EXERCISE GOAL –
Restate the full set of records exactly, without adding or dropping a word.

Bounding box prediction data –

━━━━━━

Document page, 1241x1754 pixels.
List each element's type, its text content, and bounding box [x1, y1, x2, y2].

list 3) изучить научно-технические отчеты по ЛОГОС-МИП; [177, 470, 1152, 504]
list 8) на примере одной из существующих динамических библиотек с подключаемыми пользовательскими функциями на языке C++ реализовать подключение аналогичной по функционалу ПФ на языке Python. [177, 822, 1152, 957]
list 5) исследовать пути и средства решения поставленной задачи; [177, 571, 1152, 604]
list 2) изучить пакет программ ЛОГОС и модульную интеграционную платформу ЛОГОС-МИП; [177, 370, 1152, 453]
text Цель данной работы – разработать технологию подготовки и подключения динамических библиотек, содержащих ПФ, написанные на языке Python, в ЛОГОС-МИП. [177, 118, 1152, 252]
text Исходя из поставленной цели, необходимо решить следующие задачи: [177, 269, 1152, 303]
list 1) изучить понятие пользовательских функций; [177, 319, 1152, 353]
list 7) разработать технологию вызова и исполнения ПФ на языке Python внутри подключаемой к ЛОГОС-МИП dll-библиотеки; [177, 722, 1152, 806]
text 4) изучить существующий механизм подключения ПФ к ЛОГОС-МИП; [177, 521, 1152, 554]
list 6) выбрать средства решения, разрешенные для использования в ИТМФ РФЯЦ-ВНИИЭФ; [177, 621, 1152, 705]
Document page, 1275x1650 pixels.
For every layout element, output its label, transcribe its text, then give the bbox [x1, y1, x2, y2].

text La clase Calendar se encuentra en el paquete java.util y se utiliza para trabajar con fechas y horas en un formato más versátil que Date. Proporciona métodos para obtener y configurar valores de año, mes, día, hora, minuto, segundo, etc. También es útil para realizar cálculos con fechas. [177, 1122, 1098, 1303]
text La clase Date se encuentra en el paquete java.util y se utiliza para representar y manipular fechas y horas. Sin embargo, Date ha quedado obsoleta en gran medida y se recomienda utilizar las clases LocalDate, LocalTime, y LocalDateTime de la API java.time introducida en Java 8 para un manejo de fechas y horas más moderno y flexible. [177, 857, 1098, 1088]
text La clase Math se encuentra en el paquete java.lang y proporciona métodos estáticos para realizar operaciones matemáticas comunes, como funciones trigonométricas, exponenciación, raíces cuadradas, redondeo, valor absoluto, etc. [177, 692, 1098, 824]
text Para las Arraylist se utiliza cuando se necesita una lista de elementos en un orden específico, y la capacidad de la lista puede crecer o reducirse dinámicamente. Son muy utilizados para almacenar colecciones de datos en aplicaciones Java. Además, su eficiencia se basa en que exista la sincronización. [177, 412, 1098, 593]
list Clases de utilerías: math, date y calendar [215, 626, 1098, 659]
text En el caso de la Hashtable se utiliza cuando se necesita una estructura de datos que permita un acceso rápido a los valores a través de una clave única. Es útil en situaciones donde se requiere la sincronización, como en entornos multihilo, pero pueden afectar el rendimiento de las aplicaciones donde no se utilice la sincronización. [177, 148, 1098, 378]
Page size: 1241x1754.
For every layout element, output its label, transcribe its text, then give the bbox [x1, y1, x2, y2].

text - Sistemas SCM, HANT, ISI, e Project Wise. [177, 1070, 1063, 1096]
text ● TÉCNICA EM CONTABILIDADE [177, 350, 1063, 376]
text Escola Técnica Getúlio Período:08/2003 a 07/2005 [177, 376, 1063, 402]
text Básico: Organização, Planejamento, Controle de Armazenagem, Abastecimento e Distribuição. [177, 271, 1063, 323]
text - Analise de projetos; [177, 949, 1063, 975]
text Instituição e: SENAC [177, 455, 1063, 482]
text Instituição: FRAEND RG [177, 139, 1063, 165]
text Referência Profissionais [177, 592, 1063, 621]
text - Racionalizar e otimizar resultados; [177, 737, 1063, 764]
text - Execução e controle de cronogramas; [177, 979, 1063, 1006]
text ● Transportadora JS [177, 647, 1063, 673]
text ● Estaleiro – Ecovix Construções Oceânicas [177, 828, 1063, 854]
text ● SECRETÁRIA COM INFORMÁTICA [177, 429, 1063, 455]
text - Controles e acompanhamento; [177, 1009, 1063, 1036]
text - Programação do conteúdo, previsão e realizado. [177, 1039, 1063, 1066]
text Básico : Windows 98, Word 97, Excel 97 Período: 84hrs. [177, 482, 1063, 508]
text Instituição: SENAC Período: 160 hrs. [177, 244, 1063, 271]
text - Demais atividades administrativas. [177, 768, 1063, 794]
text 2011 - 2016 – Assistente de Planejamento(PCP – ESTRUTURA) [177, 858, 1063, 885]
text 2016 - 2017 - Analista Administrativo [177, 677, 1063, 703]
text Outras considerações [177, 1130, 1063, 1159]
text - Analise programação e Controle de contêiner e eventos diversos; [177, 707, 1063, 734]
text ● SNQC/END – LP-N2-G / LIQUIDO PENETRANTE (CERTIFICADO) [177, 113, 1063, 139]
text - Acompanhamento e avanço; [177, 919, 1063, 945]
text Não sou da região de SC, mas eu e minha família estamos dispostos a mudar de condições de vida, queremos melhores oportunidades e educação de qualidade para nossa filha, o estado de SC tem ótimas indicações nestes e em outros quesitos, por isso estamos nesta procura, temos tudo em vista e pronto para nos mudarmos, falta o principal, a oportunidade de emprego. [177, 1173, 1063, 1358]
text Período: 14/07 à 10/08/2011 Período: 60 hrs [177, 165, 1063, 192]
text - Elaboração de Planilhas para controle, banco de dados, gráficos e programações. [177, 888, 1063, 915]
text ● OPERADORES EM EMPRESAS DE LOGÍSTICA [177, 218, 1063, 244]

━━━━━━

SOLUTION –
Document page, 1241x1754 pixels.
List each element's type, its text content, and bounding box [x1, y1, x2, y2].

list 3) изучить научно-технические отчеты по ЛОГОС-МИП; [177, 470, 1152, 504]
list 8) на примере одной из существующих динамических библиотек с подключаемыми пользовательскими функциями на языке C++ реализовать подключение аналогичной по функционалу ПФ на языке Python. [177, 822, 1152, 957]
list 5) исследовать пути и средства решения поставленной задачи; [177, 571, 1152, 604]
list 2) изучить пакет программ ЛОГОС и модульную интеграционную платформу ЛОГОС-МИП; [177, 370, 1152, 453]
text Цель данной работы – разработать технологию подготовки и подключения динамических библиотек, содержащих ПФ, написанные на языке Python, в ЛОГОС-МИП. [177, 118, 1152, 252]
text Исходя из поставленной цели, необходимо решить следующие задачи: [177, 269, 1152, 303]
list 1) изучить понятие пользовательских функций; [177, 319, 1152, 353]
list 7) разработать технологию вызова и исполнения ПФ на языке Python внутри подключаемой к ЛОГОС-МИП dll-библиотеки; [177, 722, 1152, 806]
text 4) изучить существующий механизм подключения ПФ к ЛОГОС-МИП; [177, 521, 1152, 554]
list 6) выбрать средства решения, разрешенные для использования в ИТМФ РФЯЦ-ВНИИЭФ; [177, 621, 1152, 705]
Document page, 1275x1650 pixels.
For every layout element, output its label, transcribe its text, then give the bbox [x1, y1, x2, y2].

text La clase Calendar se encuentra en el paquete java.util y se utiliza para trabajar con fechas y horas en un formato más versátil que Date. Proporciona métodos para obtener y configurar valores de año, mes, día, hora, minuto, segundo, etc. También es útil para realizar cálculos con fechas. [177, 1122, 1098, 1303]
text La clase Date se encuentra en el paquete java.util y se utiliza para representar y manipular fechas y horas. Sin embargo, Date ha quedado obsoleta en gran medida y se recomienda utilizar las clases LocalDate, LocalTime, y LocalDateTime de la API java.time introducida en Java 8 para un manejo de fechas y horas más moderno y flexible. [177, 857, 1098, 1088]
text La clase Math se encuentra en el paquete java.lang y proporciona métodos estáticos para realizar operaciones matemáticas comunes, como funciones trigonométricas, exponenciación, raíces cuadradas, redondeo, valor absoluto, etc. [177, 692, 1098, 824]
text Para las Arraylist se utiliza cuando se necesita una lista de elementos en un orden específico, y la capacidad de la lista puede crecer o reducirse dinámicamente. Son muy utilizados para almacenar colecciones de datos en aplicaciones Java. Además, su eficiencia se basa en que exista la sincronización. [177, 412, 1098, 593]
list Clases de utilerías: math, date y calendar [215, 626, 1098, 659]
text En el caso de la Hashtable se utiliza cuando se necesita una estructura de datos que permita un acceso rápido a los valores a través de una clave única. Es útil en situaciones donde se requiere la sincronización, como en entornos multihilo, pero pueden afectar el rendimiento de las aplicaciones donde no se utilice la sincronización. [177, 148, 1098, 378]
Page size: 1241x1754.
For every layout element, output its label, transcribe its text, then give the bbox [x1, y1, x2, y2].

text - Sistemas SCM, HANT, ISI, e Project Wise. [177, 1070, 1063, 1096]
text ● TÉCNICA EM CONTABILIDADE [177, 350, 1063, 376]
text Escola Técnica Getúlio Período:08/2003 a 07/2005 [177, 376, 1063, 402]
text Básico: Organização, Planejamento, Controle de Armazenagem, Abastecimento e Distribuição. [177, 271, 1063, 323]
text - Analise de projetos; [177, 949, 1063, 975]
text Instituição e: SENAC [177, 455, 1063, 482]
text Instituição: FRAEND RG [177, 139, 1063, 165]
text Referência Profissionais [177, 592, 1063, 621]
text - Racionalizar e otimizar resultados; [177, 737, 1063, 764]
text - Execução e controle de cronogramas; [177, 979, 1063, 1006]
text ● Transportadora JS [177, 647, 1063, 673]
text ● Estaleiro – Ecovix Construções Oceânicas [177, 828, 1063, 854]
text ● SECRETÁRIA COM INFORMÁTICA [177, 429, 1063, 455]
text - Controles e acompanhamento; [177, 1009, 1063, 1036]
text - Programação do conteúdo, previsão e realizado. [177, 1039, 1063, 1066]
text Básico : Windows 98, Word 97, Excel 97 Período: 84hrs. [177, 482, 1063, 508]
text Instituição: SENAC Período: 160 hrs. [177, 244, 1063, 271]
text - Demais atividades administrativas. [177, 768, 1063, 794]
text 2011 - 2016 – Assistente de Planejamento(PCP – ESTRUTURA) [177, 858, 1063, 885]
text 2016 - 2017 - Analista Administrativo [177, 677, 1063, 703]
text Outras considerações [177, 1130, 1063, 1159]
text - Analise programação e Controle de contêiner e eventos diversos; [177, 707, 1063, 734]
text ● SNQC/END – LP-N2-G / LIQUIDO PENETRANTE (CERTIFICADO) [177, 113, 1063, 139]
text - Acompanhamento e avanço; [177, 919, 1063, 945]
text Não sou da região de SC, mas eu e minha família estamos dispostos a mudar de condições de vida, queremos melhores oportunidades e educação de qualidade para nossa filha, o estado de SC tem ótimas indicações nestes e em outros quesitos, por isso estamos nesta procura, temos tudo em vista e pronto para nos mudarmos, falta o principal, a oportunidade de emprego. [177, 1173, 1063, 1358]
text Período: 14/07 à 10/08/2011 Período: 60 hrs [177, 165, 1063, 192]
text - Elaboração de Planilhas para controle, banco de dados, gráficos e programações. [177, 888, 1063, 915]
text ● OPERADORES EM EMPRESAS DE LOGÍSTICA [177, 218, 1063, 244]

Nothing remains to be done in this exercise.